Threads and simple Dead lock cure

Question

When dealing with threads (specifically in C++) using mutex locks and semaphores is there a simple rule of thumb to avoid Dead Locks and have nice clean Synchronization?

Answer 1

There are plenty of simple "deadlock cures". But none that are easy to apply and work universally.

The simplest of all, of course, is "never have more than one thread".

Assuming you have a multithreaded application though, there are still a number of solutions:

You can try to minimize shared state and synchronization. Two threads that just run in parallel and never interact can never deadlock. Deadlocks only occur when multiple threads try to access the same resource. Why do they do that? Can that be avoided? Can the resource be restructured or divided so that for example, one thread can write to it, and other threads are asynchronously passed the data they need?

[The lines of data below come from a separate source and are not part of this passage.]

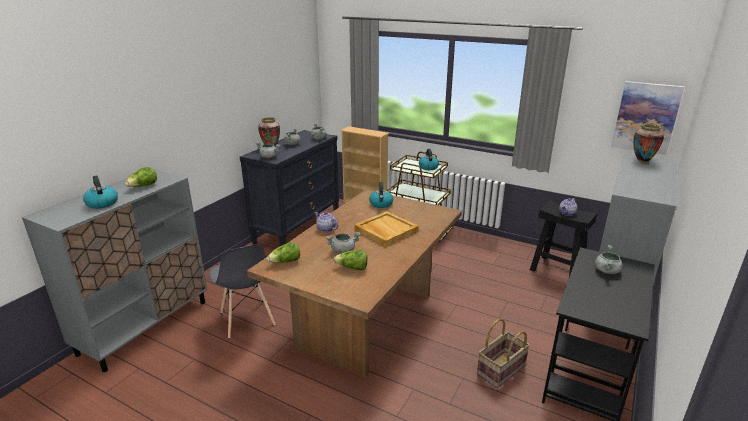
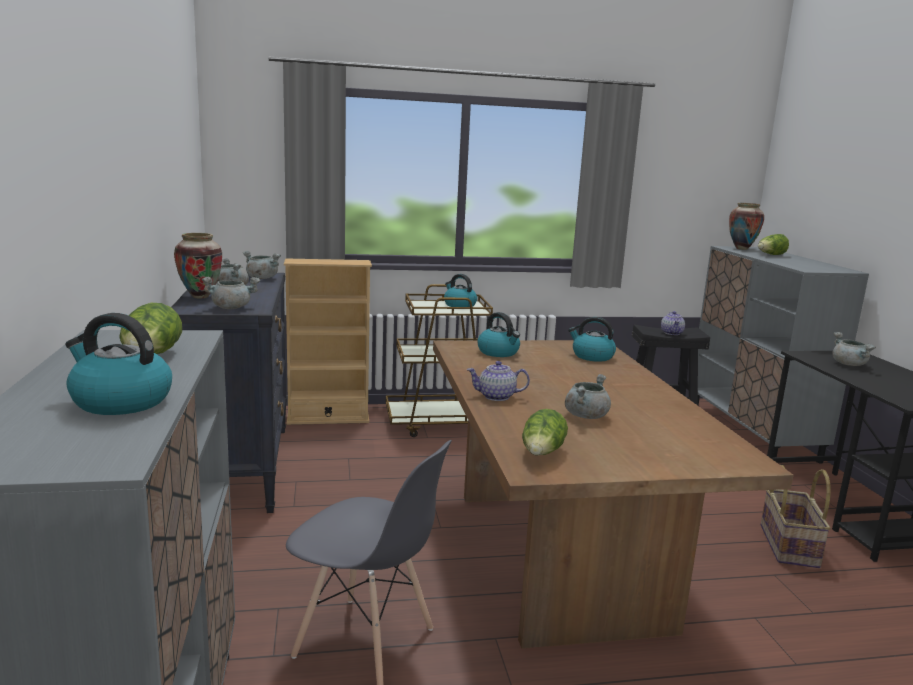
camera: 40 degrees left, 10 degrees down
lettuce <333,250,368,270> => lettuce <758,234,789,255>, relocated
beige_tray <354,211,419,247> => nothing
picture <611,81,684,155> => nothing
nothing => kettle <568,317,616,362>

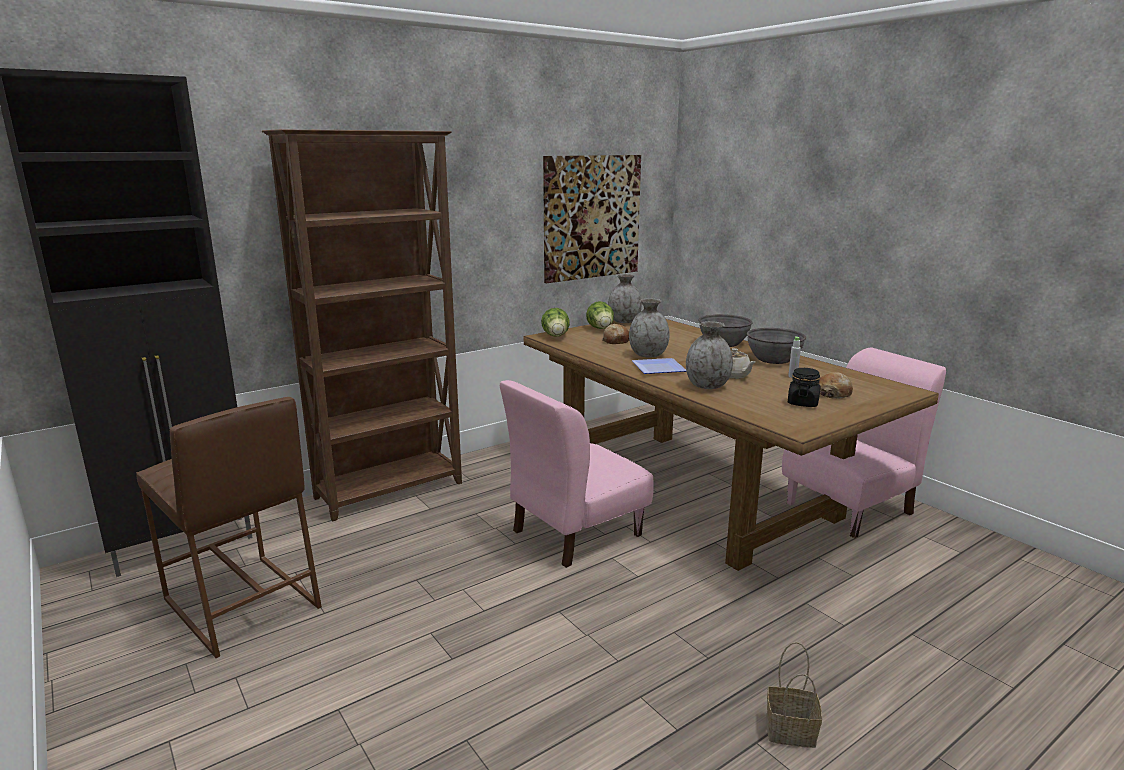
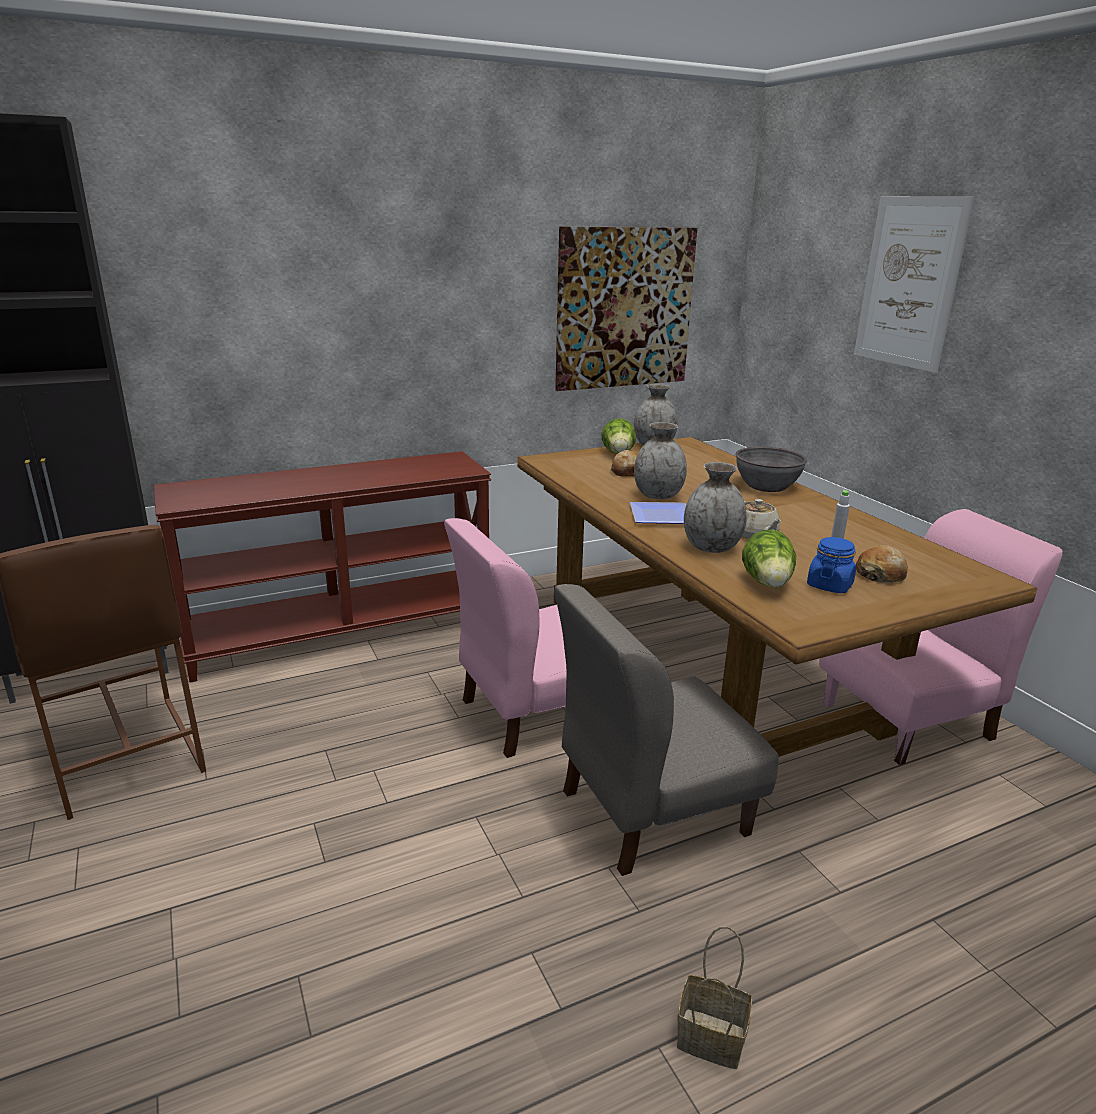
camera: 10 degrees right, 5 degrees up
brown_bookcase <262,129,462,521> => brown_console_table <154,451,491,683>
lettuce <541,308,570,337> => lettuce <742,530,796,588>, relocated
grey_bowl <747,328,806,364> => nothing
black_jar <788,368,820,407> => blue_jar <807,537,856,593>
nothing => grey_chair <554,584,779,876>
nothing => picture <854,196,975,373>

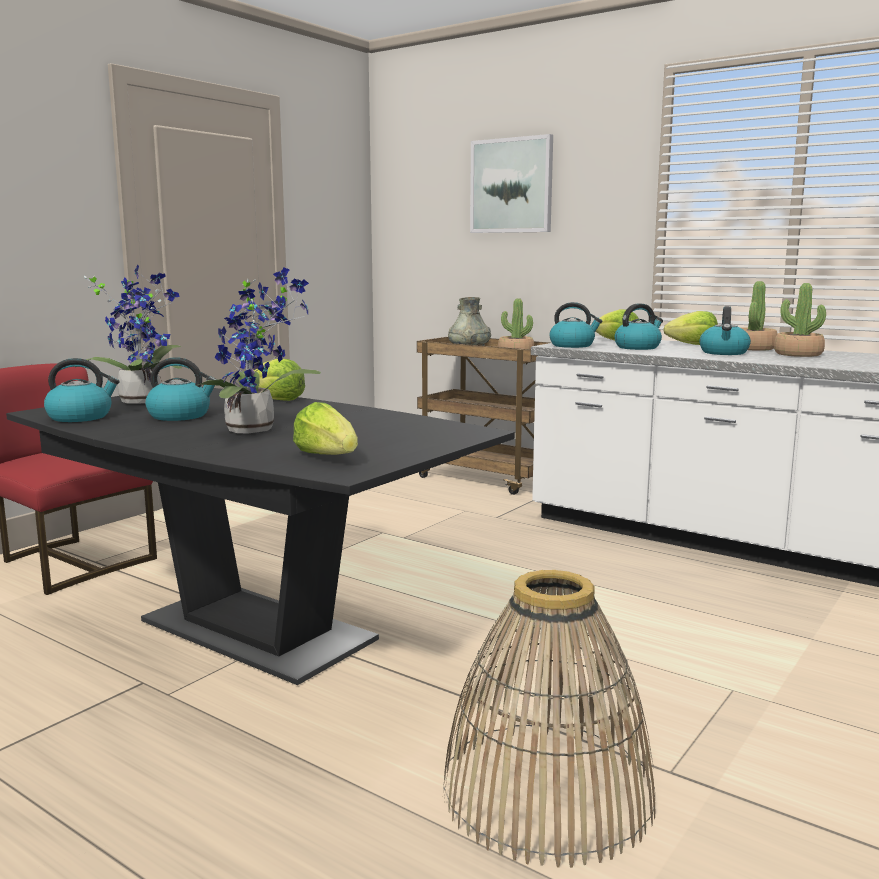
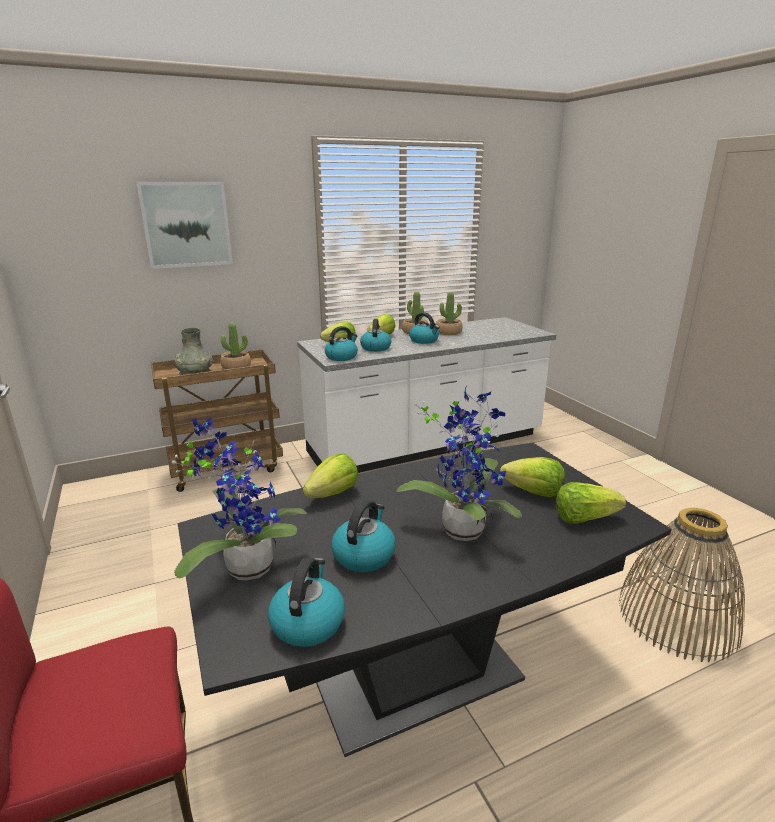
camera: 60 degrees left, 10 degrees up
nothing => lettuce <500,457,565,497>

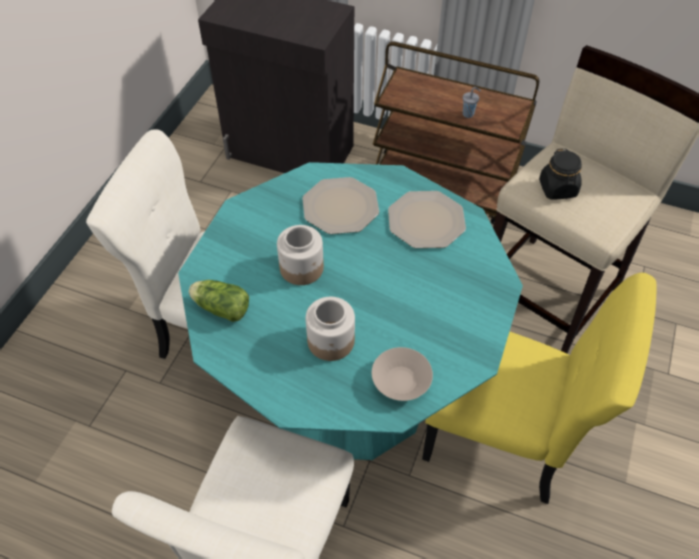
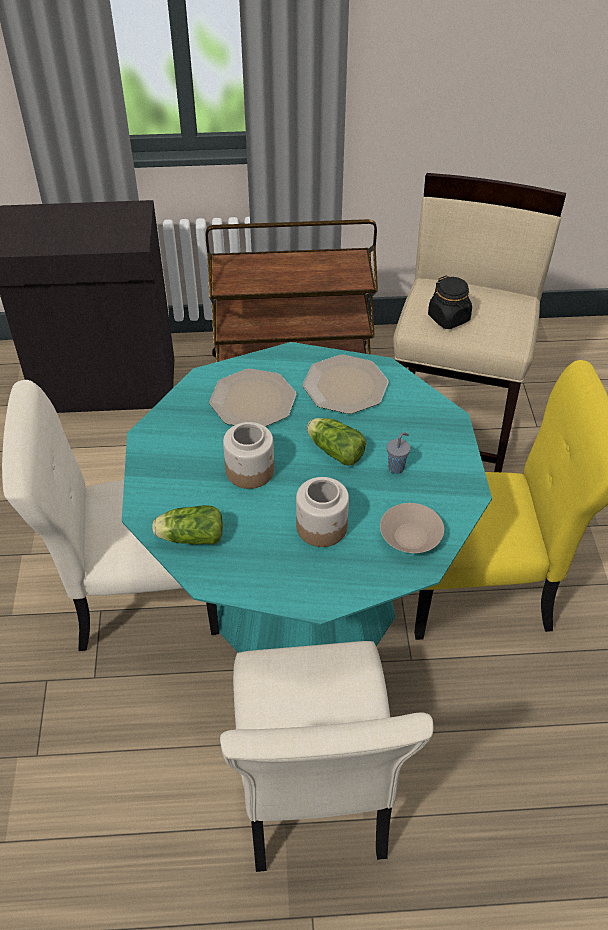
camera: 25 degrees left, 5 degrees down
grey_cup <463,87,481,118> => grey_cup <387,432,410,474>, relocated
nothing => lettuce <307,418,366,465>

Perhaps the resource can be copied, giving each thread its own private copy to work with?

And as already mentioned by every other answer, if and when you try to acquire locks, do so in a global consistent order. To simplify this, you should try to ensure that all the locks a thread is going to need are acquired as a single operation. If a thread needs to acquire locks A, B and C, it should not make three lock() calls at different times and from different places. You'll get confused, and you won't be able to keep track of which locks are held by the thread, and which ones it has yet to acquire, and then you'll mess up the order. If you can acquire all the lock you need once, then you can factor it out into a separate function call which acquires N locks, and does so in the correct order to avoid deadlocks.

Then there are the more ambitious approaches: Techniques like CSP make threading extremely simple and easy to prove correct, even with thousands of concurrent threads. But it requires you to structure your program very differently from what you're used to.

Transactional Memory is another promising option, and one that may be easier to integrate into conventional programs. But production-quality implementations are still very rare.